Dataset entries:
──────

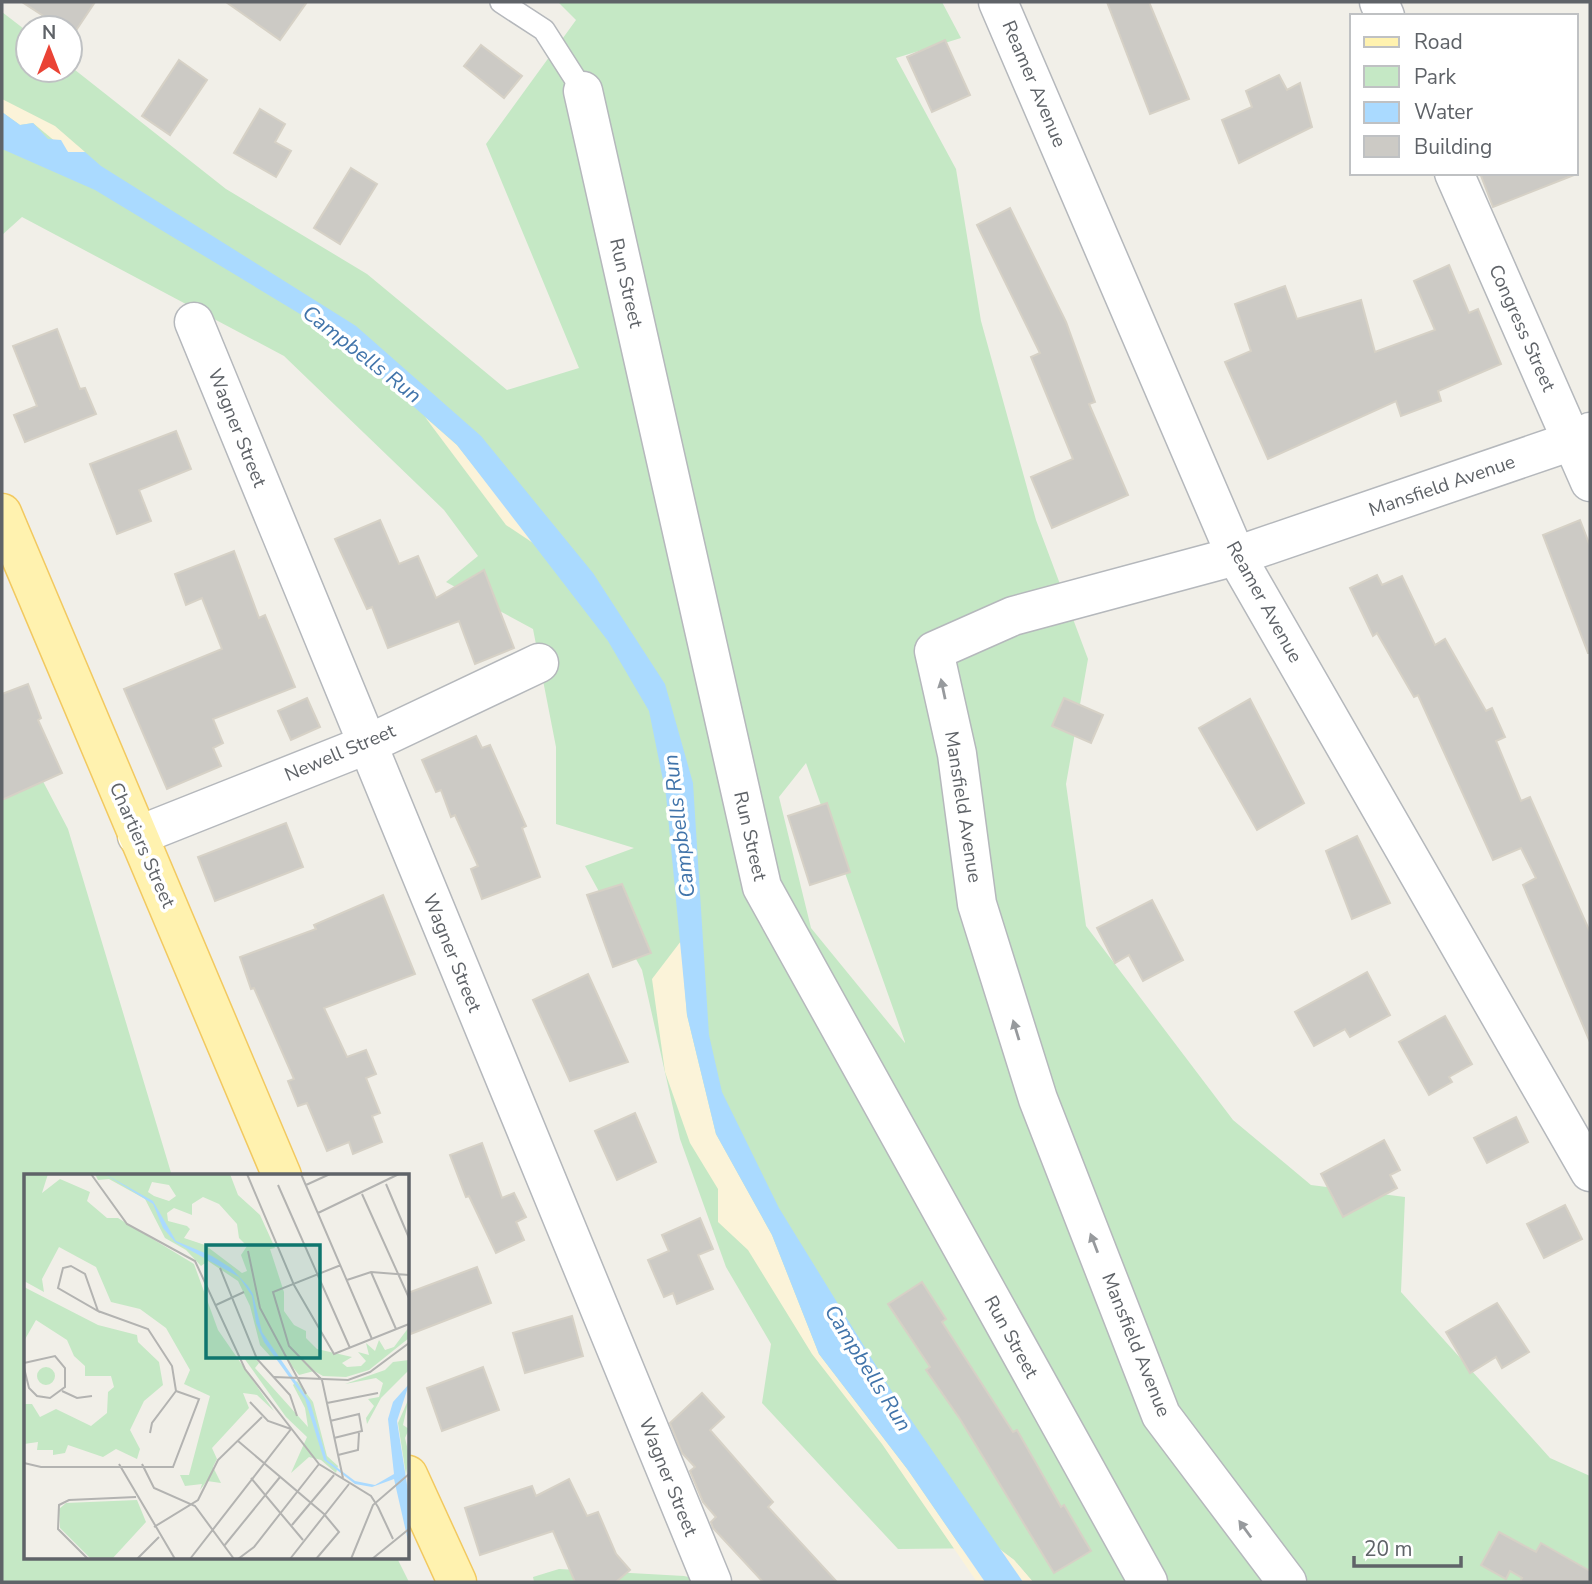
<svg xmlns="http://www.w3.org/2000/svg" width="1592" height="1584" viewBox="0 0 1592 1584" font-family="'Nunito Sans',sans-serif">
	<rect width="100%" height="100%" fill="#f1efe8"/>
	<g fill="#c5e8c5" fill-rule="evenodd">
		<path d="M558 2H942L961 38 896 58 956 169 981 321 1036 520 1088 659 1066 784 1086 926 1233 1120 1311 1185 1405 1197 1401 1292 1550 1458 1590 1476V1582H1033L1014 1560 998 1548 898 1549 762 1403 771 1344 726 1267 680 1139 642 970 585 866 634 848 556 824V747L533 629 446 582 478 556 444 510 284 356 22 217 2 235V12L28 32V70H70V66L226 189 367 274 507 390 579 368 486 144 576 20ZM806 763 905 1042V1043L811 928 779 797Z"/>
		<path d="M2 703 68 829 172 1176H26V1558H397L409 1582H2Z"/>
		<path d="M559 1569 684 1576 711 1582H534L533 1577Z"/>
	</g>
	<g fill="#fbf3d9">
		<path d="M2 99 55 126 85 152H68L33 123 20 125 2 112Z"/>
		<path d="M425 417 457 445 536 545 506 525Z"/>
		<path d="M681 941 687 1015 716 1134 772 1235 819 1354 908 1470 985 1582H977L882 1444 812 1354 748 1250 718 1222V1189L690 1143 665 1072 652 979Z"/>
		<path d="M998 1548 1014 1560 1033 1582H1023Z"/>
	</g>
	<path fill="#aadaff" d="M2 112 20 125 33 123 48 139 61 140 68 152H85L101 166 356 326 481 436 593 573 665 684 693 783 709 1035 722 1092 779 1208 896 1398 1023 1582H985L908 1470 819 1354 772 1235 716 1134 687 1015 666 795 649 711 608 641 457 445 369 367 305 317 95 190 2 149Z"/>
	<g fill="#cccac5" stroke="#d6d1c6" stroke-width="2">
		<path d="M22 2H95L73 35 70 28H62Z"/>
		<path d="M226 2H307L280 40Z"/>
		<path d="M1107 2H1149L1189 99 1150 114Z"/>
		<path d="M945 40 970 95 932 112 907 57Z"/>
		<path d="M481 45 522 76 504 98 464 66Z"/>
		<path d="M179 60 207 80 170 135 142 116Z"/>
		<path d="M1279 75 1287 90 1300 83 1312 127 1239 163 1222 120 1252 107 1246 91Z"/>
		<path d="M260 109 285 124 275 142 291 151 276 177 234 153Z"/>
		<path d="M351 168 377 184 340 244 314 228Z"/>
		<path d="M1480 173H1574V175L1493 207Z"/>
		<path d="M1010 208 1066 322 1095 402 1089 404 1128 495 1052 528 1031 477 1073 459 1031 357 1040 353 977 225Z"/>
		<path d="M1449 265 1469 313 1478 309 1501 364 1438 391 1441 401 1401 416 1396 401 1268 459 1225 362 1251 351 1235 304 1285 286 1297 319 1361 300 1375 352 1435 330 1414 281Z"/>
		<path d="M57 329 80 389 85 388 96 414 25 442 14 415 37 406 13 346Z"/>
		<path d="M176 431 191 469 139 490 151 521 117 534 90 464Z"/>
		<path d="M380 520 399 564 418 556 436 598 484 570 514 648 475 664 459 621 388 648 372 607 367 609 335 539Z"/>
		<path d="M1580 520 1590 546V653H1588L1543 535Z"/>
		<path d="M234 551 259 618 265 615 295 687 213 719 223 743 213 748 221 766 167 789 124 689 222 649 202 598 186 605 175 574Z"/>
		<path d="M1377 575 1382 585 1402 576 1435 645 1445 639 1486 711 1492 708 1505 737 1496 741 1521 801 1530 797 1590 932V1042L1523 885 1536 878 1521 848 1493 860 1418 695 1414 697 1377 633 1373 636 1350 588Z"/>
		<path d="M28 684 41 718 38 720 62 773 2 800V694Z"/>
		<path d="M307 698 320 727 291 740 278 711Z"/>
		<path d="M1064 698 1103 715 1091 743 1052 726Z"/>
		<path d="M1250 699 1304 803 1257 830 1199 728Z"/>
		<path d="M476 736 482 748 490 745 526 826 522 828 540 877 482 899 471 869 478 866 455 815 451 817 441 790 436 792 422 760Z"/>
		<path d="M827 803 850 872 810 885 788 816Z"/>
		<path d="M286 823 303 867 215 901 198 857Z"/>
		<path d="M1357 836 1390 903 1352 919 1326 851Z"/>
		<path d="M622 884 651 953 613 967 587 895Z"/>
		<path d="M383 895 415 974 324 1008 347 1057 366 1050 376 1074 366 1078 380 1113 372 1116 382 1142 353 1154 349 1142 327 1151 307 1103 298 1106 288 1081 294 1079 254 988 251 989 240 957 316 929 314 925Z"/>
		<path d="M1152 900 1183 960 1143 981 1129 955 1115 963 1097 928Z"/>
		<path d="M1367 972 1390 1015 1350 1037 1345 1029 1314 1046 1295 1012Z"/>
		<path d="M588 974 628 1062 570 1081 533 1000Z"/>
		<path d="M1445 1016 1472 1064 1449 1077 1452 1082 1429 1095 1399 1042Z"/>
		<path d="M635 1113 656 1162 617 1180 595 1131Z"/>
		<path d="M1516 1117 1528 1142 1487 1163 1474 1138Z"/>
		<path d="M1384 1140 1400 1170 1390 1175 1397 1188 1343 1217 1321 1174Z"/>
		<path d="M482 1143 502 1198 514 1193 526 1217 516 1222 524 1240 496 1253 469 1196 466 1197 450 1155Z"/>
		<path d="M1565 1205 1582 1239 1544 1258 1527 1224Z"/>
		<path d="M700 1218 713 1249 698 1255 713 1289 677 1304 673 1293 664 1297 648 1260 669 1251 662 1235Z"/>
		<path d="M477 1267 491 1303 408 1335V1293Z"/>
		<path d="M922 1282 946 1319 942 1322 1013 1432 1017 1430 1061 1507 1064 1505 1091 1551 1054 1573 960 1419 926 1370 930 1367 888 1304Z"/>
		<path d="M1497 1303 1529 1352 1502 1368 1496 1357 1470 1373 1446 1332Z"/>
		<path d="M572 1316 583 1356 525 1373 513 1333Z"/>
		<path d="M483 1367 499 1410 442 1431 427 1388Z"/>
		<path d="M702 1393 724 1417 710 1430 773 1502 768 1507 837 1582H763L713 1528 711 1522 716 1517 703 1502 690 1471 695 1467 682 1453 670 1423Z"/>
		<path d="M569 1479 587 1516 598 1512 616 1554 630 1570 616 1582H575L553 1531 480 1555 465 1508 532 1486 536 1496Z"/>
		<path d="M1499 1532 1536 1552 1541 1543 1590 1571V1582H1520L1522 1578 1510 1571 1506 1579 1481 1565Z"/>
	</g>
	<g fill="none" stroke-linecap="round" stroke-linejoin="round">
		<g stroke="#b5b8bc" stroke-width="24">
			<path id="service" d="M501 2 544 30 583 91"/>
		</g>
		<g stroke="#b5b8bc" stroke-width="41">
			<g id="minor">
				<path d="M998 2 1236 556 1590 1172"/>
				<path d="M1379 2 1385 16"/>
				<path d="M583 91 762 887 1148 1582"/>
				<path d="M1454 173 1590 482"/>
				<path d="M194 322 712 1582"/>
				<path d="M137 836 366 745 539 663"/>
				<path d="M1287 1582 1161 1415 1038 1099 977 904 957 754 934 651 1013 616 1236 556 1572 441 1590 432"/>
			</g>
		</g>
		<g stroke="#f2c960" stroke-width="41">
			<g id="primary">
				<path d="M2 513 282 1176"/>
				<path d="M408 1475 457 1582"/>
			</g>
		</g>
		<use href="#service" stroke="#fff" stroke-width="21"/>
		<use href="#minor" stroke="#fff" stroke-width="38"/>
		<use href="#primary" stroke="#fff2af" stroke-width="38"/>
	</g>
	<defs><path id="oneway-solid" d="M-6-.8H1V-3.2L6.5 0L1 3.2V.8H-6Z" transform="scale(1.75)"/></defs>
	<g fill="#979a9d">
		<use href="#oneway-solid" transform="translate(943 689) rotate(-102)"/>
		<use href="#oneway-solid" transform="translate(1016 1030) rotate(-107)"/>
		<use href="#oneway-solid" transform="translate(1094 1243) rotate(-111)"/>
		<use href="#oneway-solid" transform="translate(1245 1529) rotate(-126)"/>
	</g>
	<g text-anchor="middle" dominant-baseline="central" stroke-width="7" stroke-linejoin="round" paint-order="stroke">
		<g font-size="19" fill="#5f6368" stroke="#fff">
			<text transform="translate(1034 84) rotate(67)">Reamer Avenue</text>
			<text transform="translate(626 283) rotate(77)">Run Street</text>
			<text transform="translate(1522 328) rotate(66)">Congress Street</text>
			<text transform="translate(237 428) rotate(68)">Wagner Street</text>
			<text transform="translate(1442 486) rotate(-19)">Mansfield Avenue</text>
			<text transform="translate(1264 602) rotate(61)">Reamer Avenue</text>
			<text transform="translate(340 753) rotate(-23)">Newell Street</text>
			<text transform="translate(963 807) rotate(81)">Mansfield Avenue</text>
			<text transform="translate(750 836) rotate(77)">Run Street</text>
			<text transform="translate(142 845) rotate(66)">Chartiers Street</text>
			<text transform="translate(452 953) rotate(68)">Wagner Street</text>
			<text transform="translate(1011 1337) rotate(61)">Run Street</text>
			<text transform="translate(1136 1345) rotate(68)">Mansfield Avenue</text>
			<text transform="translate(668 1477) rotate(68)">Wagner Street</text>
		</g>
		<g font-size="21" font-style="italic" fill="#4174aa" stroke="#fff">
			<text transform="translate(362 354) rotate(38)">Campbells Run</text>
			<text transform="translate(679 826) rotate(-97)">Campbells Run</text>
			<text transform="translate(868 1368) rotate(58)">Campbells Run</text>
		</g>
	</g>
	<g transform="translate(24 1174)">
		<rect width="385" height="385" fill="#f1efe8"/>
		<path d="M0 0H24L18 19 36 5 66 18 63 27 83 44H94L170 90 194 156 250 237 233 221 219 219 225 234 188 274 193 285 189 293 197 309 183 307 176 316 178 310 161 312 156 301H165L186 222 160 210 166 196 142 154 116 135 87 128 72 93 35 73 18 105 20 118 0 107ZM71 0H206L214 21 236 41 251 74 246 75 260 118V137L270 151 282 157V164L293 175 328 183 318 189 323 193 337 192 342 187 334 178 345 181 342 169 351 177 355 166 361 176 370 173 385 153V164L345 196 322 203 299 202 290 197 275 201 263 186 246 182 236 171 226 132 214 107 184 87 177 92 162 76 141 64 121 25 85 5 74 6ZM128 8 145 11 152 22 145 27 130 22 124 18ZM179 23 195 30 213 50 215 64 223 72 217 81 223 97 218 99 181 71 160 64 166 55 163 52 144 47 143 39 150 34 168 41V30ZM0 113 74 151 113 161 114 168 135 188 139 211 120 227 106 256 116 275 113 285 92 275 79 283 44 271 41 279 29 281V276H13L14 268 0 270V230H8L16 243 32 235 67 252 83 239 84 218 90 213 87 202H61V192L50 182 43 166 12 146 0 167ZM220 184H231L235 189 231 194 284 253 281 234 269 211 273 207 289 228 303 282 314 292 312 299 297 286 285 283 267 299 283 263 262 243ZM385 186V196L357 224 343 250 342 244 350 232 344 225 355 223 359 209 352 204 321 210 361 196 369 188ZM13 202a9 9 0 1 1 18 0a9 9 0 1 1-18 0ZM385 224 379 251 385 255 381 264 385 281 382 301 374 249ZM113 326 122 348 88 385H67L36 354 35 335 42 329Z" fill="#c5e8c5" fill-rule="evenodd"/>
		<path d="M81 0 129 27 152 67 188 82 207 94 224 112 229 120 238 158 286 228 303 286 331 307 351 311 370 300 364 245 369 228 385 210 373 247 384 317 385 371 370 305 348 313 331 310 300 286 281 225 240 168 232 149 228 122 215 103 151 68 139 54 129 30Z" fill="#aadaff"/>
		<path fill="none" stroke="#b3b3b1" stroke-width="2" d="M67 0 103 50 171 87 221 195 295 290 347 322 354 333M223 0 270 111 310 180 385 150M277 0 348 165M362 10 385 64M254 11 326 174M282 11 306 0M338 20 385 124M294 39 375 0M224 77 236 134 282 220M317 91 249 118 265 172 298 206 319 304M47 92 61 100 74 137 34 114 39 94ZM196 94 233 185 266 221 273 242M347 98 372 155M323 106 347 98 385 101M192 131 220 118M74 137 124 155 148 192 152 217M0 189 31 182 41 194V213L26 224 13 222 5 214 0 194M250 203 324 206 346 198 385 169M38 217 53 224 68 222M303 229 354 219M306 247 335 240 338 257 310 264M126 259 128 249 152 217M214 267 300 340 315 358 292 385M314 281 334 276 335 259M0 289 17 293H149L175 225 152 217M95 290 151 385M118 290 130 314 171 332 210 385M227 304 279 366M354 333 369 365M268 351 310 301M130 353 174 326 194 286 238 243M200 372 256 303M64 385 34 355 35 331 45 326 112 323M113 385 135 363M166 385 267 255 244 247 226 228M214 385 230 373 295 290M266 385 325 310M327 385 349 331 385 300M348 385 385 355"/>
		<path fill="#0f766e" fill-opacity="0.15" stroke="#0f766e" stroke-width="3.5" d="M182 71H296V184H182Z"/>
		<rect width="385" height="385" fill="none" stroke="#5f6368" stroke-width="3.5"/>
	</g>
	<rect width="1592" height="1584" fill="none" stroke="#5f6368" stroke-width="7"/>
	<rect x="1350" y="14" width="228" height="161" fill="#ffffff" stroke="#bfc1c3" stroke-width="2"/>
	<rect x="1364" y="37" width="35" height="10" fill="#fff2af" stroke="#bfc1c3" stroke-width="2"/>
	<text x="1414" y="49" font-size="21" fill="#5f6368">Road</text>
	<rect x="1364" y="66" width="35" height="21" fill="#c5e8c5" stroke="#bfc1c3" stroke-width="2"/>
	<text x="1414" y="84" font-size="21" fill="#5f6368">Park</text>
	<rect x="1364" y="102" width="35" height="21" fill="#aadaff" stroke="#bfc1c3" stroke-width="2"/>
	<text x="1414" y="119" font-size="21" fill="#5f6368">Water</text>
	<rect x="1364" y="136" width="35" height="21" fill="#cccac5" stroke="#bfc1c3" stroke-width="2"/>
	<text x="1414" y="154" font-size="21" fill="#5f6368">Building</text>
	<g transform="translate(49 49)"><circle r="33" fill="#ffffff" stroke="#bfc1c3" stroke-width="2"/>
	<path d="M0-5L12 26L0 18L-12 26Z" fill="#ea4335"/>
	<text y="-10" font-size="19" font-weight="bold" text-anchor="middle" fill="#5f6368">N</text>
	</g>
	<path d="M1354 1556v10h107v-10" fill="none" stroke="#5f6368" stroke-width="3.5"/>
	<text x="1364" y="1556" font-size="21" fill="#5f6368" stroke="#ffffff" stroke-width="5" paint-order="stroke">20 m</text>
</svg>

──────

▶ _PROBLEM_
Repeat the entries above verbatim, but only from the line that has "803 850 872" down to the line that has "1016 1472 1064", inclusive.

▶ _WRITTEN RESPONSE_
		<path d="M827 803 850 872 810 885 788 816Z"/>
		<path d="M286 823 303 867 215 901 198 857Z"/>
		<path d="M1357 836 1390 903 1352 919 1326 851Z"/>
		<path d="M622 884 651 953 613 967 587 895Z"/>
		<path d="M383 895 415 974 324 1008 347 1057 366 1050 376 1074 366 1078 380 1113 372 1116 382 1142 353 1154 349 1142 327 1151 307 1103 298 1106 288 1081 294 1079 254 988 251 989 240 957 316 929 314 925Z"/>
		<path d="M1152 900 1183 960 1143 981 1129 955 1115 963 1097 928Z"/>
		<path d="M1367 972 1390 1015 1350 1037 1345 1029 1314 1046 1295 1012Z"/>
		<path d="M588 974 628 1062 570 1081 533 1000Z"/>
		<path d="M1445 1016 1472 1064 1449 1077 1452 1082 1429 1095 1399 1042Z"/>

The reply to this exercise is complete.